Handling Overlapping Column Names

When both DataFrames have columns with the same name (other than the join key), Polars adds a suffix. You can customize it using the suffix parameter.


# DataFrames with overlapping columns
left = pl.DataFrame({
    "id": [1, 2],
    "value": [10, 20],
    "info": ["a", "b"]
})
right = pl.DataFrame({
    "id": [1, 2],
    "value": [100, 200],
    "info": ["x", "y"]
})

# Join with default suffix
joined = left.join(right, on="id", suffix="_right")
print("Join with suffix:")
print(joined)

Join with suffix:
shape: (2, 5)
┌─────┬───────┬──────┬───────────┬──────────┐
│ id  ┆ value ┆ info ┆ value_rig ┆ info_rig │
│ --- ┆ ---   ┆ ---  ┆ ---       ┆ ---      │
│ i64 ┆ i64   ┆ str  ┆ i64       ┆ str      │
╞═════╪═══════╪══════╪═══════════╪══════════╡
│ 1   ┆ 10    ┆ a    ┆ 100       ┆ x        │
│ 2   ┆ 20    ┆ b    ┆ 200       ┆ y        │
└─────┴───────┴──────┴───────────┴──────────┘

You can also rename columns before joining for cleaner output. This avoids confusion and keeps your DataFrame schema tidy. For more on managing columns, check Polars Data Type Casting & Schema Management.

Performance Tips

Polars is optimized for speed. However, you can improve performance further. Always join on columns that are sorted if possible. Use lazy evaluation by chaining operations with pl.LazyFrame.

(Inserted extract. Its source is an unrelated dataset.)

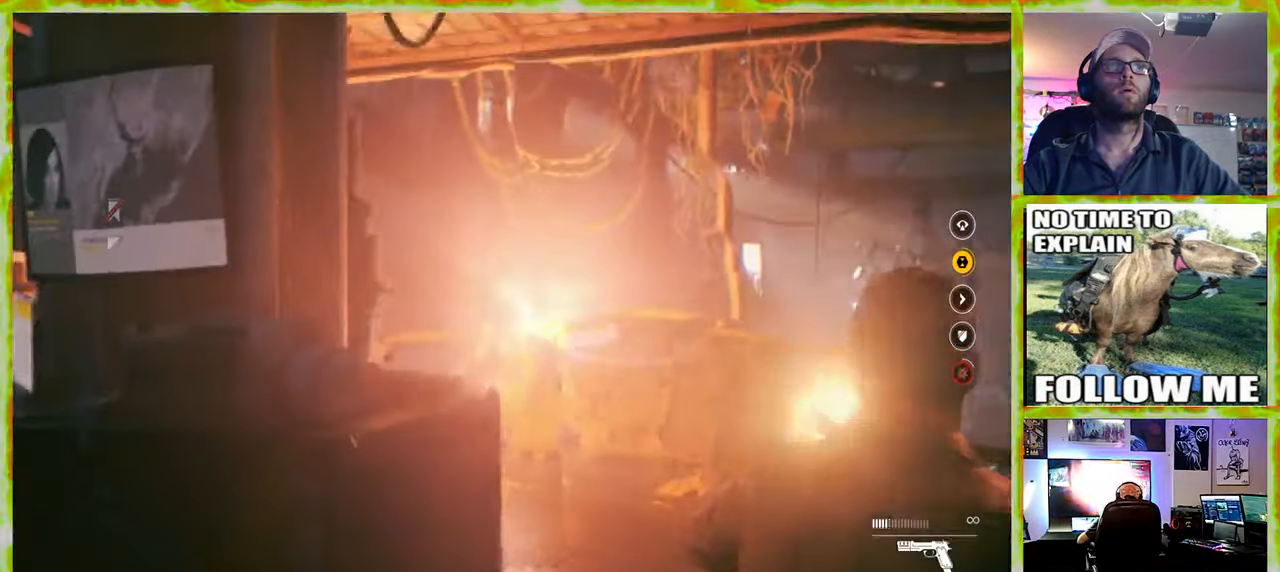
{"keys": ["s"], "mouse": [], "events": []}
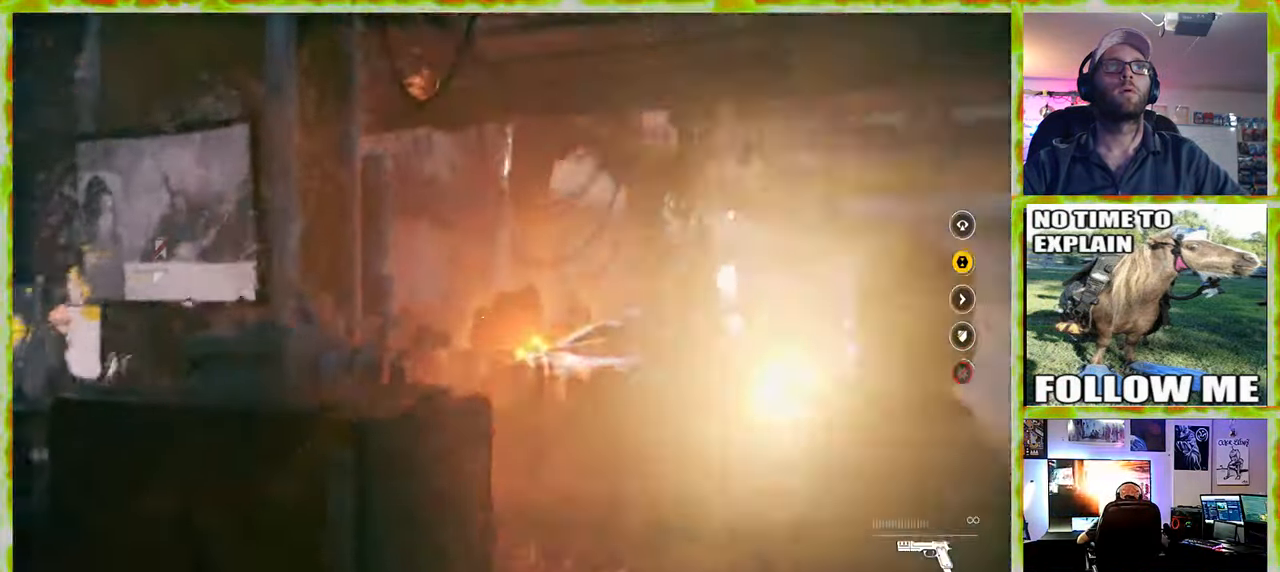
{"keys": ["s"], "mouse": [], "events": [[34, "d", "down"], [134, "d", "up"]]}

Avoid cross joins on large datasets. They can generate billions of rows quickly. Use the how parameter explicitly to make your intent clear. This also helps with code readability.

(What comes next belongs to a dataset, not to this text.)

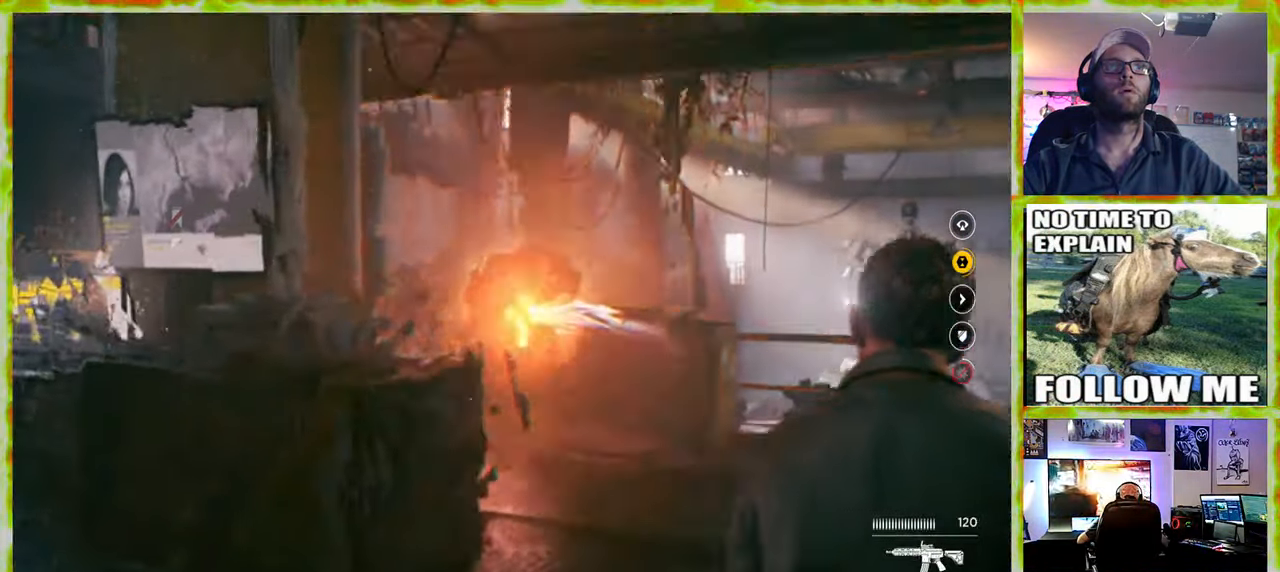
{"keys": ["s"], "mouse": [], "events": []}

When working with large data, consider using the streaming option. It processes data in chunks, reducing memory usage. This is especially helpful for joins that produce large intermediate results.

Conclusion

Joining and merging DataFrames is a fundamental skill in Polars. You now know how to perform inner, left, outer, cross, anti, and semi joins. You can join on single or multiple keys. You can handle overlapping column names with suffixes.

Polars makes these operations fast and intuitive. Practice with your own data to build confidence. For deeper learning, explore the Polars expression system. It powers these join operations behind the scenes.